In Les deux acrobates Léger draws us into the very heart of the action, emphasizing the connection and trust between the performers, as the two acrobats lock eyes with one another at the center of the canvas, their actions perfectly timed and in-sync as they complete a complicated move. Despite their central role in the composition, Léger has not hesitated here to fragment the acrobats’ forms and identify their figures only in terms of partial signs, such as an ear here and fingers there, the bend of an elbow, the curve of a cheek. Instead, their lithe bodies are subsumed into the over-all play of geometric, abstract form that describes the wider scene, giving hints at the bright lights, scenery and signage that makes up the circus. Indeed, Léger piled one form on top of another to create the riotous effect of simultaneity, a concept developed by the philosopher Henri Bergson, which suggested that our consciousness is caught up in a constant flux of memories, thoughts and sensations which spontaneously interweave and dissolve within shifting modulations of space and time.
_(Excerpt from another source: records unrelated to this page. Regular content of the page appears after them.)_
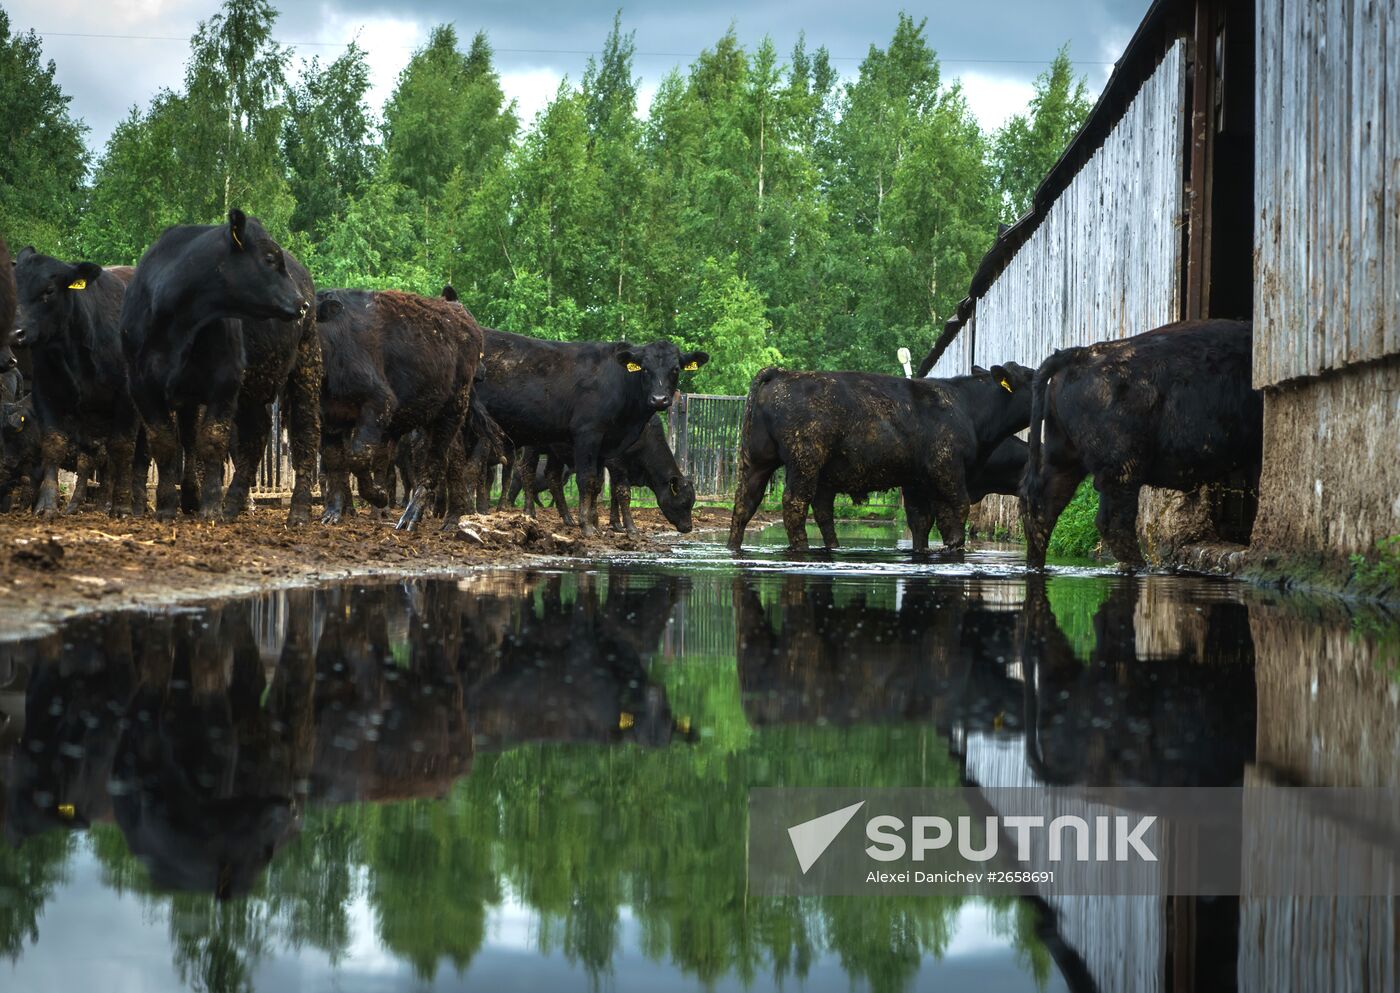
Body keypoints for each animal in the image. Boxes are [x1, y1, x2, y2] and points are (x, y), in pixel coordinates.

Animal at [14, 247, 146, 515]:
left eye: (49, 290)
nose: (15, 333)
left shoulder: (126, 398)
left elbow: (123, 447)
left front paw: (122, 505)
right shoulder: (46, 393)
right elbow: (54, 444)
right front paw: (47, 504)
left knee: (141, 455)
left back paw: (136, 504)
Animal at [119, 205, 319, 523]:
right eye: (269, 258)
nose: (301, 303)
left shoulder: (224, 380)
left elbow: (212, 440)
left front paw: (210, 506)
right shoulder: (142, 386)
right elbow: (165, 443)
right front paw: (167, 506)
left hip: (306, 362)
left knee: (305, 432)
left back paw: (298, 509)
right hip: (253, 388)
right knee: (255, 434)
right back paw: (234, 503)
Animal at [317, 288, 487, 526]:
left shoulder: (379, 404)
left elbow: (359, 458)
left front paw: (379, 496)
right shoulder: (330, 417)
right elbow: (335, 461)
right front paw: (331, 514)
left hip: (453, 410)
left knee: (435, 461)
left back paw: (411, 518)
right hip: (435, 418)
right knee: (450, 458)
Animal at [728, 364, 1036, 554]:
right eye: (1034, 376)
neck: (967, 408)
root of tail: (782, 373)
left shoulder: (918, 481)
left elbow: (922, 520)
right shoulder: (947, 470)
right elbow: (956, 511)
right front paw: (954, 547)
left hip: (758, 461)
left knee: (745, 502)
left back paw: (734, 546)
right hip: (805, 461)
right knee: (794, 503)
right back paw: (801, 549)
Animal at [1019, 317, 1271, 565]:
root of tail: (1079, 354)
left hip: (1064, 458)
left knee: (1042, 508)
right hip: (1122, 469)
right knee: (1114, 523)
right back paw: (1141, 567)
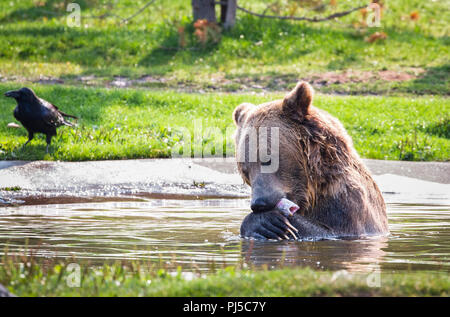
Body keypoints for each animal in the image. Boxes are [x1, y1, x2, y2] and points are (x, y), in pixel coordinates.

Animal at [234, 81, 388, 239]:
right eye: (245, 169)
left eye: (268, 159)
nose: (259, 203)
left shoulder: (348, 206)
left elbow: (331, 231)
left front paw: (270, 222)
Les deux acrobates was acquired from the artist almost immediately after its completion by the dealer Léonce Rosenberg, with whom Léger had negotiated a contract over the course of 1918. In a letter to Rosenberg on 23 August 1918, Léger described, “I am working a lot and my finished works are close. My ‘acrobats’ fascinate me” (quoted in C. Derouet, op. cit., 1996, p. 42). The painting was included in Léger’s first post-war exhibition in February 1919, staged at Rosenberg’s Galerie de l’Effort Moderne in Paris, which was accompanied by a poetry reading by Blaise Cendrars, and a concert by Erik Satie.